- **Extrait du texte**

_____

Belle idée que celle de Franz Messerly ! En tant que tel toutefois, il n’invente strictement rien. Il ne fait que reprendre à son compte la théorie développée et répandue depuis de nombreuses années par Albert Goodwill Spalding, visant à justifier les succès répétés des athlètes américains. Est-ce la raison pour laquelle, l’article de Sporting Life auquel nous faisions référence dans notre article précédent est illustré d’une photo de Spalding ? Cela laisse dans tous les cas supposer valablement que celui-ci n’est pas étranger ni à cette initiative, ni à la provenance des fonds destinés à rémunérer les instructeurs.
Déjà en août 1912, Spalding, interviewé par le New York Times[i] déclare-t-il : « Je ne suis pas surpris par les résultats des Jeux de Stockholm. L’histoire ne fait que se répéter. […] Pourquoi nos athlètes gagnent-ils toujours ? », demande-t-il avant d’apporter lui-même la réponse : « Je crois que le secret de ces succès continuels réside dans le type d’entraînement prodigué pour notre sport national, et nos adversaires étrangers ne pourront pas espérer atteindre le niveau des athlètes américains tant qu’ils n’auront pas intégré cette leçon et adopté le baseball ». Cette théorie peut paraître simpliste - ne serait-ce que parce que si elle était exacte les Américains auraient remporté toutes les médailles lors de toutes les compétitions Olympiques - elle n’en est pas moins largement répandue, au grand dam des sportifs français. Nous pouvons ainsi relever la pointe d’agacement de l’auteur d’un article paru en novembre de la même année dans la revue La culture physique[ii] : « […] on était bien persuadé en Angleterre, aussi bien qu’en Amérique, de l’infériorité notable des Français en tous sports. C’était chez nos voisins une opinion bien ancrée qu’une nation ignorante du baseball et du cricket ne pouvait posséder d’athlètes en quelque branche que ce fût. » Il n’est donc pas surprenant de lire dans la presse américaine, en réaction à l’annonce de la création de l’Union Française de Base Ball, qu’enfin « les athlètes Français pensent avoir résolu le problème olympique »[iii] !

_____

- **Données fournies**
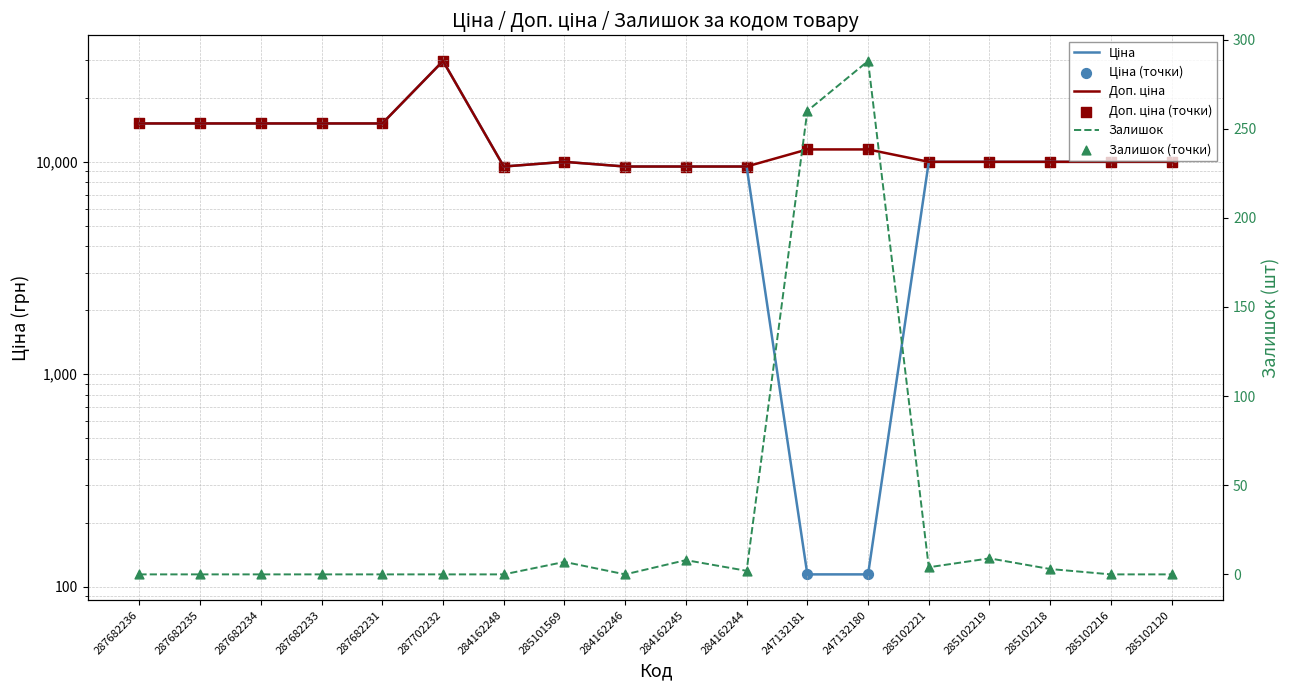

Which series reaches the maximum Y coordinate?

Ціна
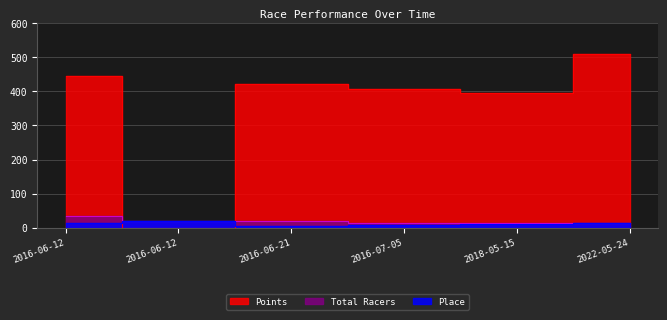

True or false: Total Racers and Place intersect in this chart.

False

_____

- **Énoncé du problème**
D'après l'extrait sur Spalding et le baseball :
1. De qui Franz Messerly reprend-il la théorie ?
2. Quel journal interviewe Spalding en août 1912 ?
3. Dans quelle revue paraît l'article de novembre 1912 ?

- **Réponse attendue**
1. D'Albert Goodwill Spalding.
2. Le New York Times.
3. La culture physique.